Masjid Al-Muhajirin merupakan sebuah masjid tua yang masih berdiri kokoh dan difungsikan sebagaimana mestinya sebagai tempat peribadatan umat muslim yang terletak di Kampung Kepaon, Kota Denpasar, Pulau Bali.
Sejarah Pembangunan Masjid Al-Muhajirin Kepaon
Menurut sebuah catatan sejarah, Pendirian bangunan asli Masjid Al-Muhajirin dilakukan pada tahun 1326 Hijriyah. Pada waktu pertama kali dibangun, ukuran Masjid Al-Muhajirin hanya sekitar 12 x 12 metr persegi, dan diberi nama “Masjid Hamsul Mursalin”.
Kemudian, setelah kehadiran kaum muslim pendatang yang berasal dari berbagai daerah seperti Jawa, Madura, Melayu, Bugis dan lain-lain yang bertempat tinggal di kampung muslim Kepaon, nama Masjid Hamsul Mursalin kemudian disepakati untuk bisa disebut dengan “Masjid Al-Muhajirin” yang berarti “Masjidnya Orang Pendatang”.
Renovasi Masjid Al-Muhajirin
Bangunan masjid yang pada awalnya berukuran 12 x 12 meter persegi tersebut pada tahun 1976 mulai dilakukan renovasi akibat retaknya tembok bangunannya akibat guncangan gempa berskala 6,7 SR yang terjadi di pulau Dewata tersebut.
Pemugaran juga dilakukan dengan menambah satu lantai permanen agar masjidnya dapat menampung lebih banyak jamaah.Namun, karena letaknya di tengah kota, sehingga seringkali pada saat sholat jum’at jamaah yang memadati masjid meluber hingga ke halaman, akhirnya pada sekitar tahun 2006 lalu Masjid Al-Muhajirin dibangun kembali menjadi dua lantai, dan diresmikan pada tanggal 29 April 2009 lalu.

━━━━━━━━

TUJUAN TUGAS A:
Jawablah pertanyaan berikut berdasarkan teks tentang Masjid Al-Muhajirin.
(i) Pada tahun Hijriyah berapa bangunan asli masjid ini didirikan?
(ii) Apa arti nama "Masjid Al-Muhajirin"?
(iii) Pada tanggal berapa masjid yang dibangun kembali menjadi dua lantai diresmikan?
TUJUAN TUGAS B: Tuliskan ulang kata demi kata bagian teks tentang Masjid Al-Muhajirin mulai dari "Renovasi Masjid Al-Muhajirin" hingga dan termasuk "April 2009 lalu.".
TUJUAN TUGAS C: Menurut teks tentang Masjid Al-Muhajirin, mengapa masjid ini dibangun kembali menjadi dua lantai pada sekitar tahun 2006? Jelaskan dalam satu sampai tiga kalimat.

BAHAN DATA:
━━━━━━━━

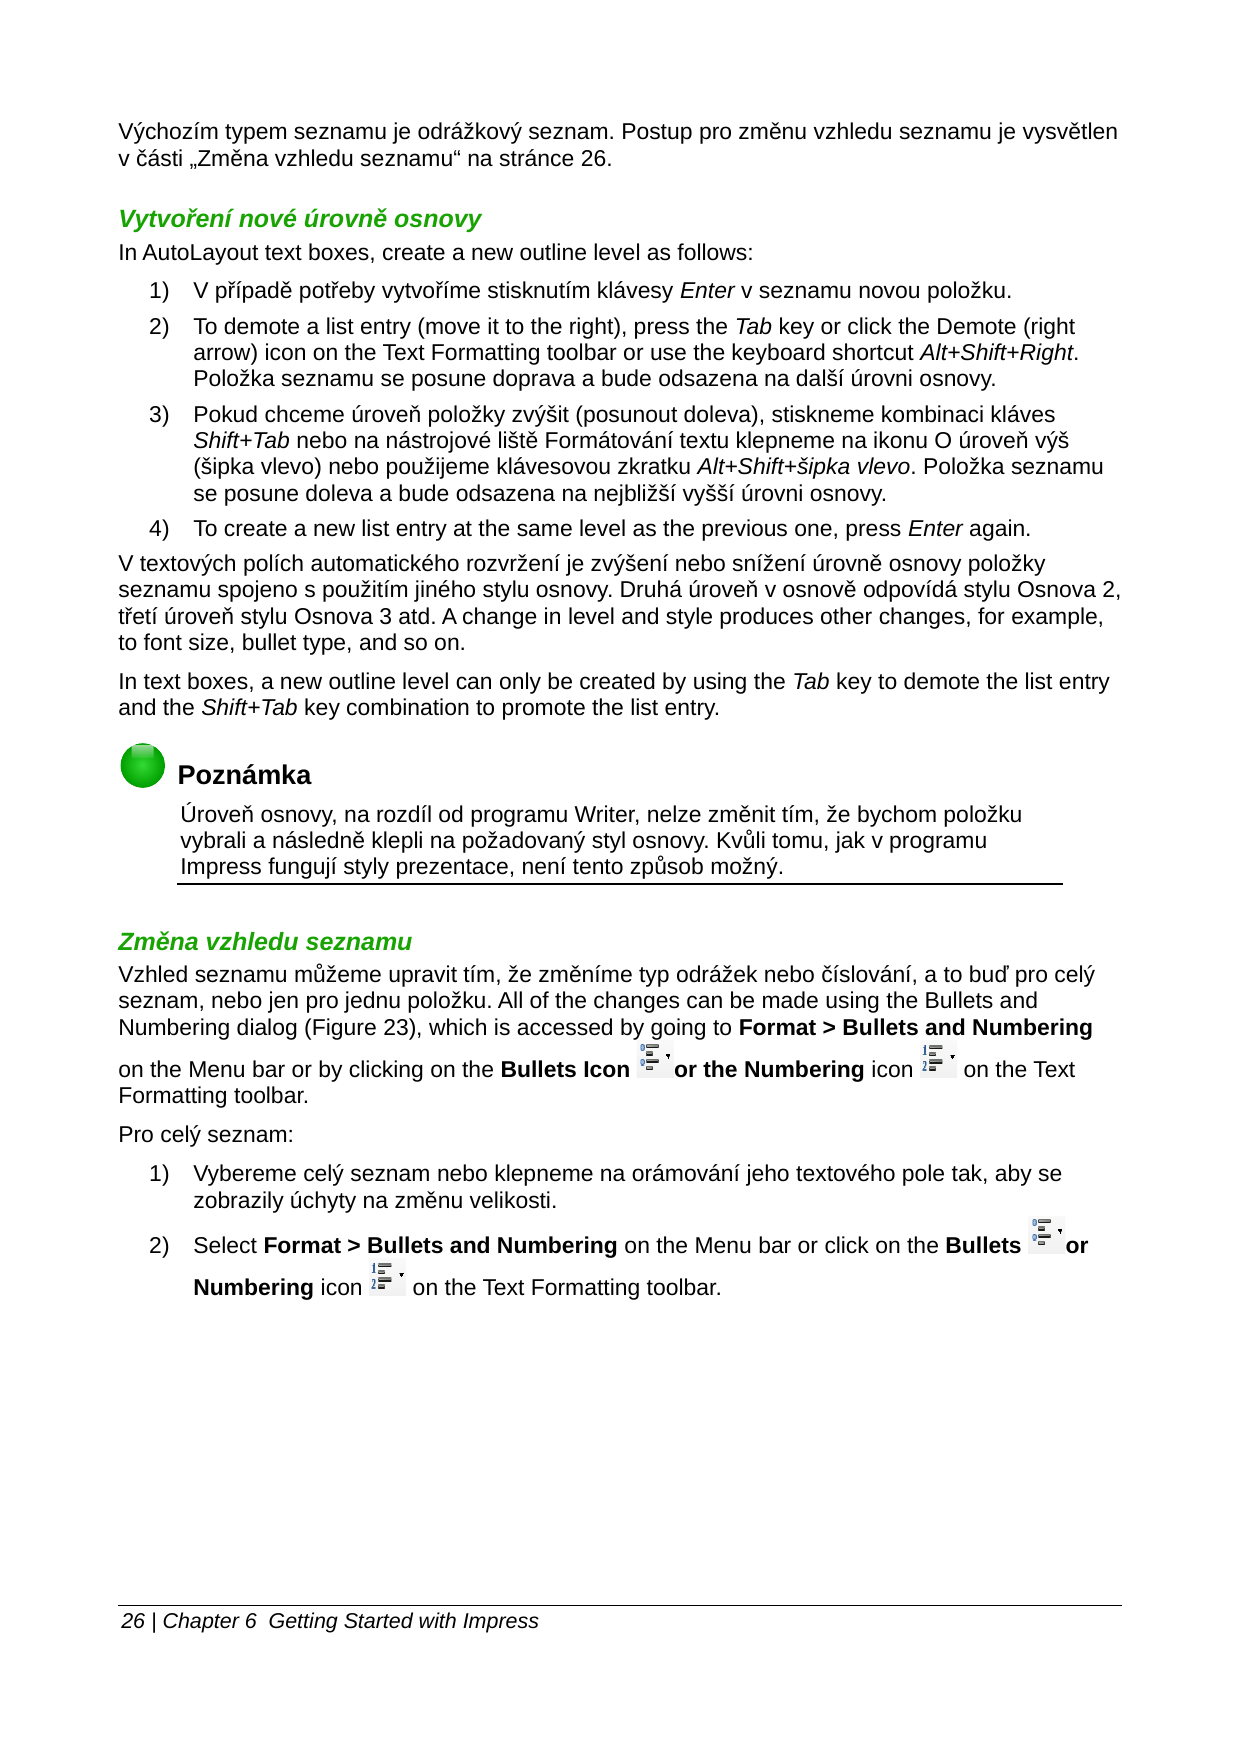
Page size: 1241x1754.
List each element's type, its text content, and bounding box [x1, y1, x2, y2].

━━━━━━━━

HASIL AKHIR A:
(i) Bangunan asli masjid ini didirikan pada tahun 1326 Hijriyah.
(ii) Nama "Masjid Al-Muhajirin" berarti "Masjidnya Orang Pendatang".
(iii) Masjid ini diresmikan pada tanggal 29 April 2009.

HASIL AKHIR B:
Renovasi Masjid Al-Muhajirin
Bangunan masjid yang pada awalnya berukuran 12 x 12 meter persegi tersebut pada tahun 1976 mulai dilakukan renovasi akibat retaknya tembok bangunannya akibat guncangan gempa berskala 6,7 SR yang terjadi di pulau Dewata tersebut.
Pemugaran juga dilakukan dengan menambah satu lantai permanen agar masjidnya dapat menampung lebih banyak jamaah.Namun, karena letaknya di tengah kota, sehingga seringkali pada saat sholat jum’at jamaah yang memadati masjid meluber hingga ke halaman, akhirnya pada sekitar tahun 2006 lalu Masjid Al-Muhajirin dibangun kembali menjadi dua lantai, dan diresmikan pada tanggal 29 April 2009 lalu.

HASIL AKHIR C: Masjid ini terletak di tengah kota. Karena itu, pada saat salat Jumat jamaah sering memadati masjid sampai meluber ke halaman, sehingga masjid akhirnya dibangun kembali menjadi dua lantai.